Most graduates from The Southern Baptist Theological Seminary will serve as pastors in local churches and it is crucial that they know how to preach the Gospel accurately and also be able to lovingly shepherd their congregations, R. Albert Mohler Jr. told seminary trustees during the board’s annual fall meeting Tuesday.
Drawing on 1 Thessalonians 2 where Paul reminds the church at Thessalonica that he ministered tenderly to them “like a nursing mother and a faithful father,” Southern’s president said he wants the seminary to send out pastors who possess Paul’s attitude toward their
parishioners.
“We want to see the kind of courage and boldness (that Paul exemplifies), that kind of fearlessness in the face of opposition,” he said. “We want them to feel a sense of urgency and be as brokenhearted over lost people as Paul is in Acts 17 when he sees a city filled with idols and his heart is broken. He has a convulsion of concern for people he knows are going to hell.
“One of our great challenges here is to inculcate in our students the boldness we see in the apostle Paul. But the greater challenge for us is to inculcate in them the gentleness to be with Christ’s people.”
Mohler pointed out that many of Southern’s 4,400 students did not grow up in a local church and have not experienced the lifelong exposure to a loving pastor and a caring congregation that influenced the previous generation of Southern Baptist ministers.
Because they were not raised under the nurture of a local congregation, many students are learning how to love the people of God by serving as their pastor, Mohler noted.
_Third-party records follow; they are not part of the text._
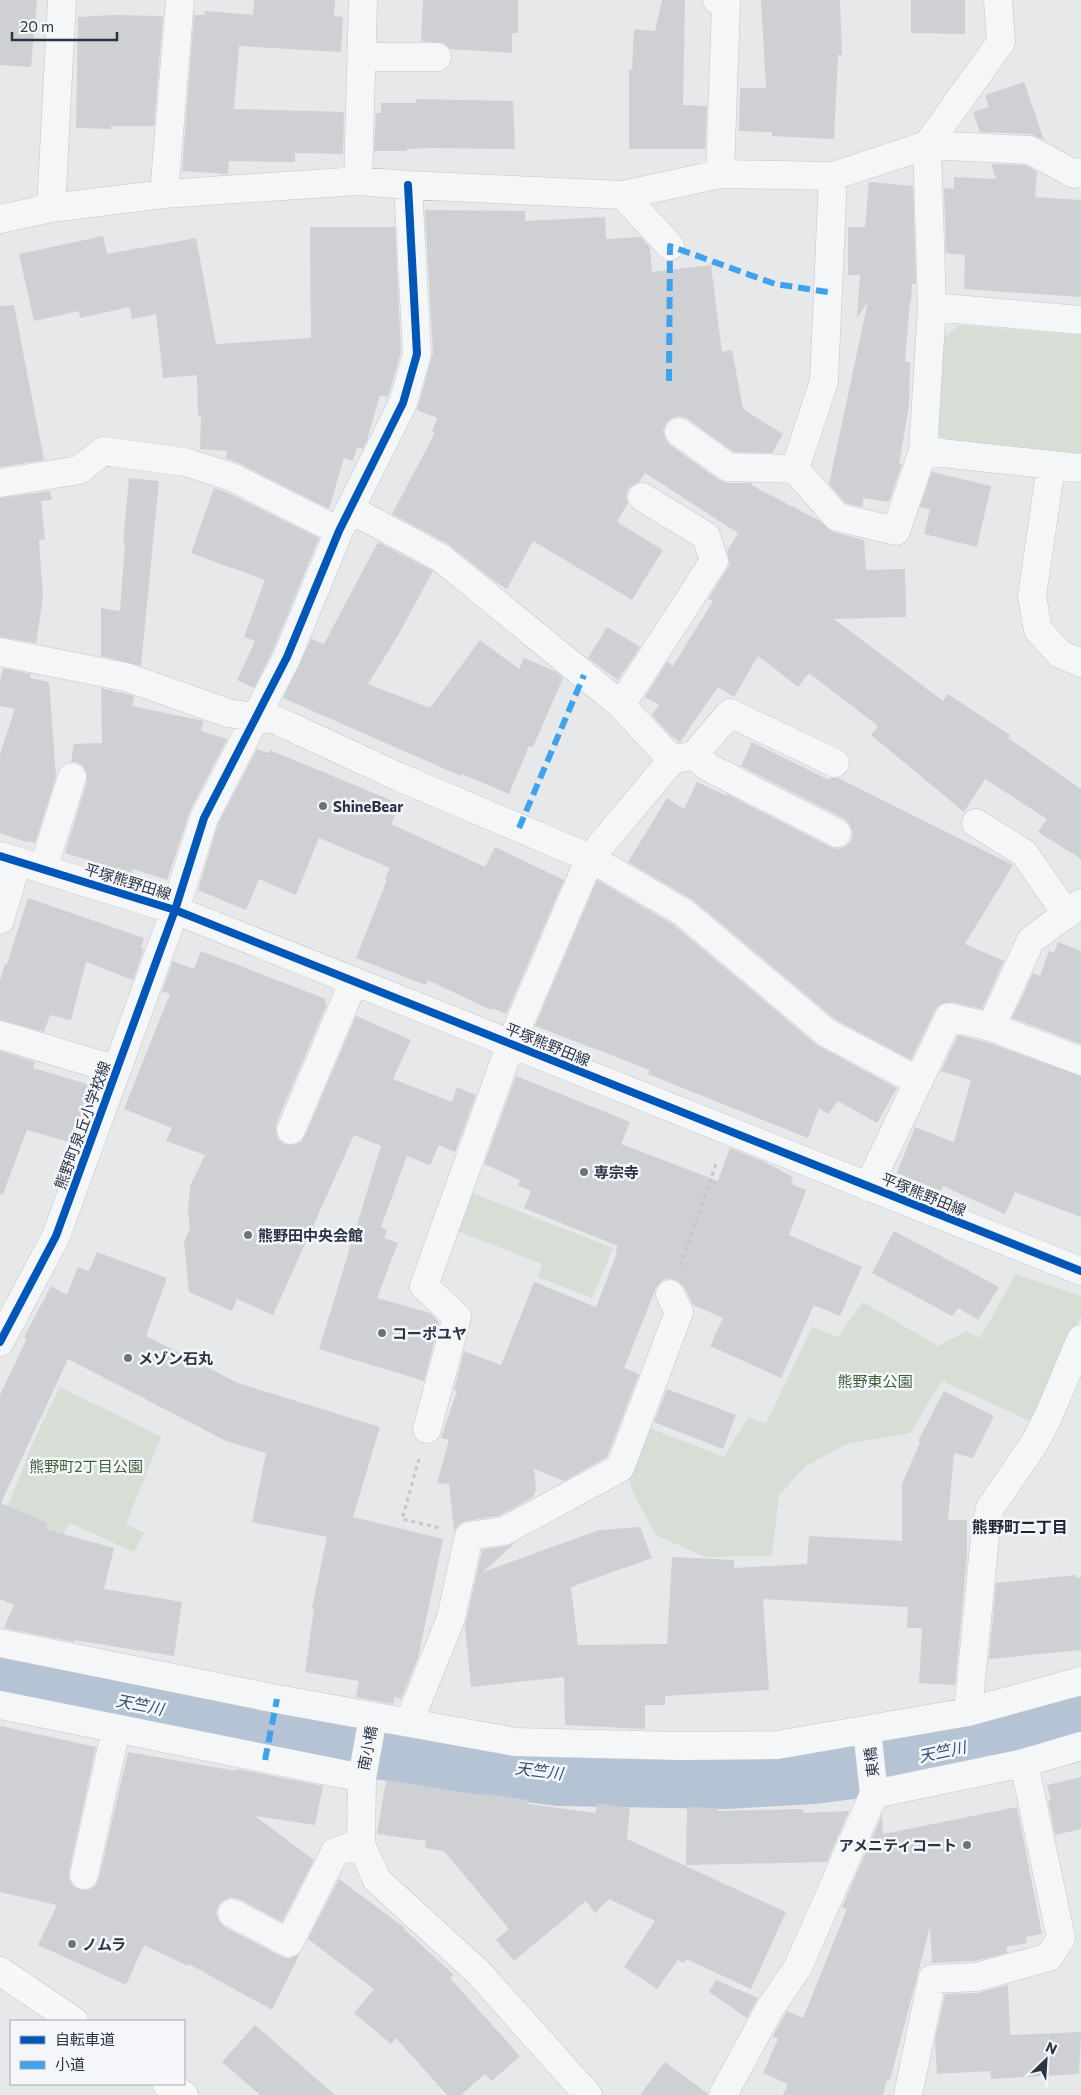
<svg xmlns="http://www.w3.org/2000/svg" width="1081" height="2095" font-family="Commissioner,'Noto Sans JP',sans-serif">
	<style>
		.green { fill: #d6ded6 }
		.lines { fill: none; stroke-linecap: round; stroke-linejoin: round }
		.river { stroke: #b4c4d5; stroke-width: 64 }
		.building { fill: #ced0d3 }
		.minor-casing { stroke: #c4c6c8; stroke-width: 29 }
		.major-casing { stroke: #c2c5c8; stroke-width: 29 }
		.path { stroke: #c5c6ca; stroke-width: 3; stroke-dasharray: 4 4; stroke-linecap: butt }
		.minor { stroke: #f5f6f7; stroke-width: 28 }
		.major { stroke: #f8f8f8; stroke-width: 28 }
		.quiet { stroke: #3ea3ec; stroke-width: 6; stroke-dasharray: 12 6; stroke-linecap: butt }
		.cycleway-casing { stroke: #f4f6f9; stroke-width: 11 }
		.cycleway { stroke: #0057b8; stroke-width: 8 }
		.poi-dot { fill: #6c737f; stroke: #f4f6f9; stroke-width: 2 }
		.labels { text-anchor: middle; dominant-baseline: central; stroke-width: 5; stroke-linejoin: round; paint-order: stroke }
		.poi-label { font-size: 15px; font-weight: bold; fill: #2b3445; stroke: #f4f6f9; text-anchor: start }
		.street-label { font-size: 15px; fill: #2b3445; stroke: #f4f6f9 }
		.park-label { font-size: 15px; fill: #3f6138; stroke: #f4f6f9 }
		.neighbourhood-label { font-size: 16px; font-weight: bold; fill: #1d2536; stroke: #f4f6f9 }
		.water-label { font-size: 16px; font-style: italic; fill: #34527a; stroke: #f4f6f9 }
	</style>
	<rect width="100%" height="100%" fill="#e6e8ea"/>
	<path class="green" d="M959,325L1081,335V455L947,445L937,434L939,342Z
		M472,1193L613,1248L592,1298L538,1277L542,1264L457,1231Z
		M1016,1274L1081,1296V1316L1032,1422L942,1381L910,1433L847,1444L806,1466L779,1495L772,1556L705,1557L656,1535L636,1499L627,1475L649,1428L724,1457L748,1417L766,1424L812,1327L838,1337L863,1302L938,1346L967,1331L980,1338Z
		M60,1387L161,1437L126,1524L144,1533L134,1552L70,1523L49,1560L0,1526L34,1440Z"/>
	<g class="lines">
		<path class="river" d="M0,1675L262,1728L481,1764L560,1774L726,1777L813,1772L883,1763L1025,1733L1081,1718"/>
	</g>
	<path class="building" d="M0,0H37L31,67L0,65Z
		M254,0H335L334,16L343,17L341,52L239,46L234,109L344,112L343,154L295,153V162L229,161L228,174L182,171L194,15H205V11L253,15Z
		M423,0H518V33H512V53L450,49L444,43L421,41Z
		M662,0H685L683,105L707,106L705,149H629V70H632L634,29L655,31Z
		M761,0H840L842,55H838L834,139L772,136V132L739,131L740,88H766Z
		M911,0H965V34L911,33Z
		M113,15L163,16L154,126H111V129L76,128L78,17Z
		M1024,82L1044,140L1031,134L980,132L973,112L989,107L985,95Z
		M416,99L513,101L515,149L430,148L407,149V151H374L376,113H381V103H416Z
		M991,164L1026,165L1037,172L1035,197L1081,200V297L964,289L965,255L946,253L944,188L954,189V177L996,179Z
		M869,182L913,186L916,284H912L911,301H910L905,362H910L909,406L899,464H902L889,502L863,498V507L845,503L829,484L868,301L857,319L860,275H848V227H865Z
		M425,210L525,211V221L605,217L606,239L641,237L650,248L652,272L711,265L722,352L732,350L743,409L783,434L772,453L733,452L688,419L680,416L672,418L666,423L663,431L665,439L670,445L719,480L728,483H752L751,485L820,521L833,532L864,540L866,570L905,569L906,617L834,619L943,701L948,694L1010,735L1008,738L1081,789V859L1038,832L1047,819L985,779L964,812L871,735L878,726L809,673L798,687L758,656L734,697L718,687L680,742L670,735L652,715L659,705L645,697L667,662L673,666L713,601L708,599L727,569L730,563L727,552L738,533L645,473L639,482L634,484L628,489L626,496L628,503L617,522L663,550L632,600L533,541L507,589L494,581L448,544L392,514L435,433L432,432L437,418L417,410L433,353Z
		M310,227H395L401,352L388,397L380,395L367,440L363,449L357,447L353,461L344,458L329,509L239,463L225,458L228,451L200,449L201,416H198L197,375L163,378L156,314L132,319L130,307L80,318L79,311L34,321L19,254L103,236L107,254L196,238L216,344L311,338Z
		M14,305L44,460L0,467V306Z
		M932,472L991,486L977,547L924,534L930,509L920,507Z
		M129,478L159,481L141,666L101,656V608L120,611L125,543H123Z
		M214,488L226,492L319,538L273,650L254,688L237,680L255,641L244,637L265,580L191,553Z
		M50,491L52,500L41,501L45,539L39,540L43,598L36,643L0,637V498Z
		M378,542L433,571L401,630L368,684L430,708L480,640L519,669L524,658L556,672L563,678L533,747L529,746L509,794L462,774L461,776L283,698L311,639L324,644Z
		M607,627L640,647L618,680L588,658Z
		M3,668L31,674L30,678L49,682L56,777L35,843L27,841L26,842L0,833V754L15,709L0,706V682Z
		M101,688L134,696L132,706L204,721L201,731L227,739L190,811L167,880L133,869L131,873L65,853L87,781V774L84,767L77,762H71L74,744L102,743Z
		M752,742L829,780L831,778H838L1013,865L965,944L1004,961L982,1009L952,1002L940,1005L935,1010L911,1060L836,1020L693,900L628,862L667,798L684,809L697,782L727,796V794L830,847L838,849L846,846L851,841L853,833L850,825L845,819L741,766Z
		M257,749L269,753L270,750L400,804L391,824L485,867L495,847L564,880L506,1014L492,1008L491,1010L428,980L426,985L356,958L387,880L385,879L390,868L319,838L296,895L259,879L246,910L198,890L218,824Z
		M597,880L674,925L817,1045L897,1088L877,1123L838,1101L828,1114L819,1108L808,1138L648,1074L650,1070L535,1026Z
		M28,898L144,938L141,948L144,949L133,980L86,962L71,1020L50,1015L44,1032L0,1020V981L5,964H7Z
		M1058,942L1081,951V1044L1012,1018L1033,973L1040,976L1049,951L1054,953Z
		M201,951L326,999L325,1003L327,1004L276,1124V1132L278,1139L284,1144L293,1145L301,1142L305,1136L356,1016L411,1040L393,1079L452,1102L457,1087L476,1095L455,1152L439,1145L430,1165L407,1156L381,1227L387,1230L384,1238L398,1243L377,1298L430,1313L439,1322L424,1381L319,1349L381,1146L354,1135L273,1315L237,1299L232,1311L189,1292L184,1242L190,1228L188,1211L190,1186L205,1155L166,1141L172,1128L124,1109L170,994L162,991L173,961L194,969Z
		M958,1035L986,1042L1081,1076V1217L1015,1192L1005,1214L943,1186L941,1191L897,1173L915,1127L954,1142L971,1080L941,1071Z
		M0,1051L35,1062L33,1068L90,1085L73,1143L27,1130L3,1194H0Z
		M516,1076L630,1122L621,1144L718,1181L730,1148L765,1162L793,1177L791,1184L806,1190L789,1235L862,1267L840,1316L814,1305L781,1378L710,1346L723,1318L693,1305L684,1287L678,1281L670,1278L663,1280L656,1288L624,1368L639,1374L607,1457L564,1481L534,1469L536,1489L533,1497L499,1516L466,1521L459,1524L454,1531L449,1484L437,1483L449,1440L441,1438L457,1391L454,1390L464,1351L501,1365L534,1282L596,1307L617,1253L615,1252L618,1246L524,1208L531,1191L518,1186L520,1180L484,1164Z
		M894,1231L999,1287L978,1320L958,1308L952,1316L872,1273Z
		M97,1252L167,1278L146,1336L238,1383L380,1427L353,1517L443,1539L418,1658L401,1699L395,1697L393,1704L356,1697L359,1681L305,1672L314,1609L312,1608L327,1537L252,1522L266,1453L226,1441L68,1359L1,1503L47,1523L45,1529L114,1548L104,1589L182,1602L174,1656L74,1640V1642L4,1628L14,1605L0,1599V1395L27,1338L24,1337L51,1286L67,1295L78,1267L89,1271Z
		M667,1389L736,1415L723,1449L654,1422Z
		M944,1391L994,1416L973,1458L954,1453L948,1520H967V1555L955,1685L919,1683L922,1628H907L908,1607L763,1599L769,1690L665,1696V1705H645V1729L565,1725L564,1677L471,1687L465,1626L482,1550L506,1546L515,1543L483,1572L599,1530L640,1527L652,1558L571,1587L578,1645L667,1644L672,1557L734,1560V1568L807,1564L809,1536L902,1541V1484L920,1442L918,1441Z
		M1076,1575V1578L1081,1577V1650L989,1659L996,1583Z
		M0,1726L96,1747L69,1872V1879L73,1886L81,1890H89L95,1886L99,1878L128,1752L236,1771L237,1769L323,1786L315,1825L255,1816L314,1860L282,1922L239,1899L231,1897L224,1900L218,1906L216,1914L219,1921L225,1927L282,1957L290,1959L300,1953L272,2010L189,1964L188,1966L144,1945L126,1985L38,1945L57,1905L0,1892Z
		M1081,1777V1829L1055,1835L1048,1801L1051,1800L1047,1785Z
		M386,1780L482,1795L483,1793L528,1800V1804L596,1813L597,1803L630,1808L627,1839L786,1912L751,1989L686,1959L684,1963L678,1960L657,1989L624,1967L655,1921L609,1899L595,1913L586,1901L514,1961L496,1940L509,1929L444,1851L425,1848L426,1841L377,1834Z
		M687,1807L718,1808V1811L803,1809V1813L849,1811L827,1862L686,1865Z
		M1017,1807L1042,1934L1026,1937L1027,1943L1006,1947L1007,1953L975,1961L932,1963L930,1927L890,2080L887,2079L883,2095H783L788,2084L763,2073L778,2039L773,2036L787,2011L803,2018L847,1909L842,1907L882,1815L883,1834Z
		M339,1879L405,1928L404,1929L454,1975L450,1978L520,2056L492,2081L485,2074L461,2095H447L396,2038L391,2044L354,2013L374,1989L308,1939Z
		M716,1980L758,1998L747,2018L709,1992Z
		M1008,1985L1010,2035L1081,2032L1079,2074L991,2079L990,2071L937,2074L935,2040L945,1994L978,1993Z
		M255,2025L335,2095H260L222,2062Z
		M665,2062L708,2094L707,2095H640Z"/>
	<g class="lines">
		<defs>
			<path id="minor" d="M717,0L726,4L720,174
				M362,57H437
				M358,181L363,0
				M164,194L180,0
				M623,195L670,246
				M51,208L62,0
				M0,219L51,208L164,194L358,181L408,185L623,195L720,174L833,176L927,145L1001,42L998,0
				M932,307L1081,320
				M679,432L728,467L795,469L837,517L896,531L923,451L932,307L927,145L1030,150L1074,174L1081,172
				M923,451L1081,468
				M1051,466L1032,596L1038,630L1060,654L1081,663
				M795,469L824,381L833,176
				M0,483L79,470L103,451L185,462L232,477L339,531
				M350,509L441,558L621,705L672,760
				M0,652L126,677L228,713L276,720L399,777L590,858L683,912L827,1033L918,1081
				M621,705L714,561L706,536L642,497
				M694,755L708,767L837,833
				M976,823L1024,853L1067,915
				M0,856L175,910L1081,1271
				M43,869L72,777
				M1081,903L1031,940L991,1027L1081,1061
				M0,920L17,862
				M0,1035L117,1070
				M291,1130L354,981
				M868,1187L949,1017L991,1027
				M0,1342L56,1236L175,910L204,818L287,657L339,531L403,403L417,354L408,185
				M427,1429L457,1317L424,1286L511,1043L590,858L672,760L694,755L730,713L835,763
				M0,1643L277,1699L515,1742L681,1746L777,1745L968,1712L1081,1681
				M0,1705L362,1778L361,1844L377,1880L478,1972L588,2095
				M968,1712L986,1526L990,1508L1034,1444L1048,1417L1081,1339
				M409,1722L451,1618L469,1536L504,1531L620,1468L679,1312L670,1294
				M867,1730L874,1794
				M362,1778L373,1717
				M874,1794L1024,1763L1081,1746
				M84,1875L116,1729
				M232,1913L289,1943L335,1852L361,1844
				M723,2095L770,2008L798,1967L874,1794
				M908,2095L932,1979L977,1977L1049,1957L1061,1938L1024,1763"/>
			<path id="major" d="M0,1971L74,2021
				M167,2084L184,2095"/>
		</defs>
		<use href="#minor" class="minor-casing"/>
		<use href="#major" class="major-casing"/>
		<path class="path" d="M680,1266L717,1161
			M419,1459L402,1519L440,1528"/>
		<use href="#minor" class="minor"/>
		<use href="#major" class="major"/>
		<path class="quiet" d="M669,381L670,246L775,284L828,292
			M519,828L584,675
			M265,1760L277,1699"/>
		<defs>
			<path id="cycleway" d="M0,856L175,910L1081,1271
				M0,1342L56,1236L175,910L204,818L287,657L339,531L403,403L417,354L408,185"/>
		</defs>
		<use href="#cycleway" class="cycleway-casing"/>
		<use href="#cycleway" class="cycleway"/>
	</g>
	<g class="poi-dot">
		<circle cx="323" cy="806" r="5"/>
		<circle cx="584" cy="1172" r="5"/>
		<circle cx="248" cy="1235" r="5"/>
		<circle cx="382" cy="1333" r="5"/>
		<circle cx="128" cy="1358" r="5"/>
		<circle cx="967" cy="1845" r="5"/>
		<circle cx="72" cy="1944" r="5"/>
	</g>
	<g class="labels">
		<g class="poi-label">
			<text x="333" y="806">ShineBear</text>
			<text x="594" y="1172">専宗寺</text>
			<text x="258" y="1235">熊野田中央会館</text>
			<text x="392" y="1333">コーポユヤ</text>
			<text x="138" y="1358">メゾン石丸</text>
			<text x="957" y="1845" text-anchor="end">アメニティコート</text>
			<text x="82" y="1944">ノムラ</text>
		</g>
		<g class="street-label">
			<text transform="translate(128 881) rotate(17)">平塚熊野田線</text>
			<text transform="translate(548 1044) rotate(22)">平塚熊野田線</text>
			<text transform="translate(82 1125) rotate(-70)">熊野町泉丘小学校線</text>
			<text transform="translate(924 1194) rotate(22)">平塚熊野田線</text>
			<text transform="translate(367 1748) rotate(-79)">南小橋</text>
			<text transform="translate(871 1762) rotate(-97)">東橋</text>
		</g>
		<g class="park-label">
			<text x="875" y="1381">熊野東公園</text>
			<text x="86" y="1466">熊野町2丁目公園</text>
		</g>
		<g class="neighbourhood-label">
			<text x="1020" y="1526">熊野町二丁目</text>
		</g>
		<g class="water-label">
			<text transform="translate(140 1704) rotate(11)">天竺川</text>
			<text transform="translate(942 1751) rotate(-12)">天竺川</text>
			<text transform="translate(539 1770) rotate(7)">天竺川</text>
		</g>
	</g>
	<rect x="10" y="2020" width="175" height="65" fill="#f4f6f9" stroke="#a4a8b1"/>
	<rect x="20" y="2036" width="25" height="8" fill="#0057b8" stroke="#a4a8b1"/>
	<text x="55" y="2045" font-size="15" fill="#2b3445">自転車道</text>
	<rect x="20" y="2061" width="25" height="8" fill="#3ea3ec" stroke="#a4a8b1"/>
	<text x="55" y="2070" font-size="15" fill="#2b3445">小道</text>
	<g transform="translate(1046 2060) rotate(25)" stroke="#f4f6f9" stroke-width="4" paint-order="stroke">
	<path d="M0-4L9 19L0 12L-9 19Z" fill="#2b3445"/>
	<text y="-8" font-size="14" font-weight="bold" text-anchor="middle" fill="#2b3445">N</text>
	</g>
	<path d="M12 32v8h105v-8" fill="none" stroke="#2b3445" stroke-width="2.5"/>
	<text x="20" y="32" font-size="15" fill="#2b3445" stroke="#f4f6f9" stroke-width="4" paint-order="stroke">20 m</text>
</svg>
“I’ve never known a moment when I wasn’t in the bosom of the church,” he said. “I would not know what it is to be unchurched. That is not the experience of many of the students (now at colleges and seminaries). Their parents did not know that world. Many of our students were converted in high school or college and really have never had a positive experience in a local church.
“They do not know what it is like, as we do, to have a home there. They do not quite know the solace of being away and knowing how satisfying it is to come back to people who know you and love you, who watched you grow up, who are proud that you have gone to seminary and are praying for you.”
While seminary teaches budding pastors how to interpret Scripture accurately and how to preach the Gospel clearly, Mohler said local churches must teach seminary students by example how to love and tenderly care for the people of God.
Learning both sound doctrine and loving pastoral care is imperative for the present generation of students, Mohler said, because nearly half of the pastors of the Southern Baptist Convention’s 40,000 churches will reach retirement age in the next 10 years. Mohler challenged trustees, many of whom are pastors, to be mentoring future ministers within their churches.
“I want to remind you that there is a great stewardship that has been entrusted to this seminary and a great deal which we can and must do, but we cannot make a minister. Only Christ can do that,” he said.
“I believe that He does it more in the local church than in the seminary by far. We need to pray to have churches across the world that are training pastors to be pastors and nurturing the gifts of ministry. I don’t think in a classroom you can learn what it means to love people the way the apostle Paul talks about it here.
“I think you have to learn that in the local church. You have to learn that at the bedside of a saint who is going home to be with the Lord, you have to learn that in talking to a couple that thinks divorce is an option and you’ve got to tell them it isn’t. You have to learn this the hard way.”
In addition to hearing the president’s report, trustees, for the first time, elected three current Boyce College professors to tenured positions. Boyce College Dean Jimmy Scroggins was elected as associate professor of evangelism, Mark McClellan as professor of Christian theology and missions and Jim Orrick as professor of literature and culture.
The trustees adopted a policy allowing Boyce College professors who teach theology to be eligible for tenure. They must meet the same criteria as Southern Seminary professors and will sign the Abstract of Principals. In the future, the board will consider tenure for Boyce professors at each fall meeting and for seminary professors in the spring.